In mid-1985, work began on the construction of the Hassan II mosque in Casablanca, the most economically buoyant city in Morocco. It was precisely for this reason that it was decided to build it: the mosque, which is the most populated city and the economic capital of the country, should (in the words of King Hassan II himself) have an element that distinguishes it from other cities. Thus, it was on August 30, 1993, when the doors of one of the largest mosques in the world, surpassed only by Mecca, opened for the first time.

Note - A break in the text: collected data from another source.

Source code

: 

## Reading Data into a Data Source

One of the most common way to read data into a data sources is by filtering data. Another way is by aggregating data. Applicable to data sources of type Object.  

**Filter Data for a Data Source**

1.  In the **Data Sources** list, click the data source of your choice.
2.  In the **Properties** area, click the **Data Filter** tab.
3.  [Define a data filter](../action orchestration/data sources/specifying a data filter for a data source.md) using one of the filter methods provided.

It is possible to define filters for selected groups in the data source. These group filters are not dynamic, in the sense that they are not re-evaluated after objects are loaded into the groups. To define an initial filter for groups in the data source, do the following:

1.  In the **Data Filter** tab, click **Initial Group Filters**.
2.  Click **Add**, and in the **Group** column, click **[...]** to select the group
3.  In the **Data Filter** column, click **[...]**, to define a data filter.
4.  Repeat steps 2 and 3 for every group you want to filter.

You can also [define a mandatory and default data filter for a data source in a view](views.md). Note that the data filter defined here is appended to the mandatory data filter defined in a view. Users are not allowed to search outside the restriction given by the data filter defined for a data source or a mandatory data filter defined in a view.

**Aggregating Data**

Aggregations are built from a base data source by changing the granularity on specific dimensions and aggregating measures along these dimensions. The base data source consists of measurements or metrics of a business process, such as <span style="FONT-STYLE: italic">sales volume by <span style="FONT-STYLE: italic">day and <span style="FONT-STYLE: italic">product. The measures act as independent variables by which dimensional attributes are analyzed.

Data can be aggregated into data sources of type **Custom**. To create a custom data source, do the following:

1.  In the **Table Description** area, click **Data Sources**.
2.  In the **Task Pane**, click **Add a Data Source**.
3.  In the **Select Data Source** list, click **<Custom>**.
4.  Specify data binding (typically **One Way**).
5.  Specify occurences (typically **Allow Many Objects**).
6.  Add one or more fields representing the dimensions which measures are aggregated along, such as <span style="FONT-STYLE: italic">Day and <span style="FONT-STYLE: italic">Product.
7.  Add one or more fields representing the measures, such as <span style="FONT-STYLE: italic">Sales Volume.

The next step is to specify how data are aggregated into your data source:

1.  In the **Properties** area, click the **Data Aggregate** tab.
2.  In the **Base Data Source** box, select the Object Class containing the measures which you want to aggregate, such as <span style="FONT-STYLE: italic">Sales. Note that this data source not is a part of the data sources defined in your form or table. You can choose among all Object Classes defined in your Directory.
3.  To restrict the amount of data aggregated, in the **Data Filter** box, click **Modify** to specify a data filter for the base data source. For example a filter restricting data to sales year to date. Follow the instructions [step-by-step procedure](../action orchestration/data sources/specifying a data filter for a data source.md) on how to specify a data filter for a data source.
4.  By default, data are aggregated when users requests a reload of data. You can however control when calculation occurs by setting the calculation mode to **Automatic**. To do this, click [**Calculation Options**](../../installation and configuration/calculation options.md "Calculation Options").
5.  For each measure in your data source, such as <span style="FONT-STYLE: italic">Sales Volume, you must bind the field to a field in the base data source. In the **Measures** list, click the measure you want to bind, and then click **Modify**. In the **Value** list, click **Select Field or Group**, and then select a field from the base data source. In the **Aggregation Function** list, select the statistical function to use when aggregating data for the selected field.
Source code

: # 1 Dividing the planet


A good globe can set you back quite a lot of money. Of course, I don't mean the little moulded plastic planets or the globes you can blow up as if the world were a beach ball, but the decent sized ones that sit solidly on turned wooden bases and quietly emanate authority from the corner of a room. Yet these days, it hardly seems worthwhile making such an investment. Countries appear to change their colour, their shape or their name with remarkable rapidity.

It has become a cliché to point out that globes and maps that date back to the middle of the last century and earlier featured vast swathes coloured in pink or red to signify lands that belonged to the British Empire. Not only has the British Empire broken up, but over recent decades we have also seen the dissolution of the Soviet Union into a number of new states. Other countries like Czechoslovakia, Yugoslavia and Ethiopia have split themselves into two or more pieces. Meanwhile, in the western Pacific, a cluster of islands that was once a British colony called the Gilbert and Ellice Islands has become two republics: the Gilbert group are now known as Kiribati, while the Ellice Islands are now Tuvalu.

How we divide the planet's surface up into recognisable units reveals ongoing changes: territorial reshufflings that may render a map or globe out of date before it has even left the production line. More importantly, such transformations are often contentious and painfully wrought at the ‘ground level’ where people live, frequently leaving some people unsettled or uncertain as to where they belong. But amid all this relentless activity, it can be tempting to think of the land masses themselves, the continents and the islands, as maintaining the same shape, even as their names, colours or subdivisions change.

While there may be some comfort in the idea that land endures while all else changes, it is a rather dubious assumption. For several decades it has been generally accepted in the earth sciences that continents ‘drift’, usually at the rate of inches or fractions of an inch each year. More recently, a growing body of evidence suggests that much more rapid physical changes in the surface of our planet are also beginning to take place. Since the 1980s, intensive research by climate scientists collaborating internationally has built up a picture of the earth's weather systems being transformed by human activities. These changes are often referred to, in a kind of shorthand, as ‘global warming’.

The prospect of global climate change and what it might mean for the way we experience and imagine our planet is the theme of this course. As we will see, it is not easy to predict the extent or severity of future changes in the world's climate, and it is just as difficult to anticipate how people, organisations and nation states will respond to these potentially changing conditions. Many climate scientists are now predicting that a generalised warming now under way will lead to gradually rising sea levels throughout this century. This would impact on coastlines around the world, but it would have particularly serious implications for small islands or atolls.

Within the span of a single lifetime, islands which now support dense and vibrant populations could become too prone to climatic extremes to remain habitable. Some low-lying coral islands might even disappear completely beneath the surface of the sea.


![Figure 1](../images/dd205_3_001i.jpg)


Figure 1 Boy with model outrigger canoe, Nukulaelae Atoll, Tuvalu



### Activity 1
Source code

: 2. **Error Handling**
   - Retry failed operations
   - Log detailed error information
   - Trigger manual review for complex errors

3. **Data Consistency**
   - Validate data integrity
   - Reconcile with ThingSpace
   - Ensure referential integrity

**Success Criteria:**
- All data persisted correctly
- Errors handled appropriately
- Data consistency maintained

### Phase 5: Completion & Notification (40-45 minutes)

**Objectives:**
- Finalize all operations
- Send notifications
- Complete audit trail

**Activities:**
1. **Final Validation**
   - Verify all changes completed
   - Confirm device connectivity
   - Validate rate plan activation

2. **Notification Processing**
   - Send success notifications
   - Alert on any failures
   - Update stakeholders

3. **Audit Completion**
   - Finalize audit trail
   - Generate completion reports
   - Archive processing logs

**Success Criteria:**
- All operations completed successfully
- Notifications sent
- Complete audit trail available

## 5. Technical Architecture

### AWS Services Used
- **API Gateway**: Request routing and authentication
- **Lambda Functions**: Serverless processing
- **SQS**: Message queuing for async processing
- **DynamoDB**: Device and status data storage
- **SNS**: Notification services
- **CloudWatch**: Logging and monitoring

On the Boulevard Sidi Mohammed Ben Abdallah, touching the waters of the Atlantic Ocean, stands on an artificial peninsula the Hassan II Maze, an apotheosis designed by the French architect Michel Pinseau, which in addition to being one of the largest temples in the world, is the highest thanks to its minaret over 200 meters high. Its location on the sea is based on a verse from the Koran (“The throne of the god was upon the water”), and thanks to the size of its highest point, the laser that points to Mecca every night can be seen from several kilometres away.
It is a work as gigantic as it is controversial, since during its construction many houses (mostly shacks) of those who lived in the area had to be demolished, in addition to carrying costs of over 500 million dollars, not counting the costs that its maintenance continues to involve, which could well have served to help the neediest society.
A mosque that is more than a mosque
In any case, the Hassan II mosque is a reality, and as such it has space for 25,000 people in its temple of prayer, and up to 80,000 more in its courtyards and various squares, reaching a total area of 30,000 square meters. In addition to its religious activity as a mosque, other types of functions are carried out in its interior, since it has a school specialized in the study of the Koran, conference rooms, large libraries, and even an underground parking lot.
It was designed and built with the most advanced technologies and the best materials, so experts from all over the country and master craftsmen were brought to Casablanca to get to work. The result is an overwhelming building, based on marble, granite and high quality tiles, which has also been fitted with heating in the dream, a retractable roof to allow access to the sun’s rays, electronic doors, and technology specifically designed to prevent damage in the event of an earthquake.
However, as the years go by, being in contact with the sea breeze and the salt of the waters of the Atlantic Ocean begins to take its toll, and not even the latest invention is able to prevent its structure from requiring constant revisions and costly care.
It is fortunate that the Hassan II mosque is one of the few that allows access to non-Muslim tourists (in fact, only this one and the Tin Mal mosque in the High Atlas allow this), even if it is by means of a guided tour. For this reason, it is worth knowing that in order to access it, one must contract a service costing around 120 dirhams (a little over 10 euros) and go to the temple dressed in such a way that no Muslim can feel offended. Of course, it is obligatory to remove your shoes before entering, and it is possible that women who are lighter in clothing may be given a garment that covers their body before entering.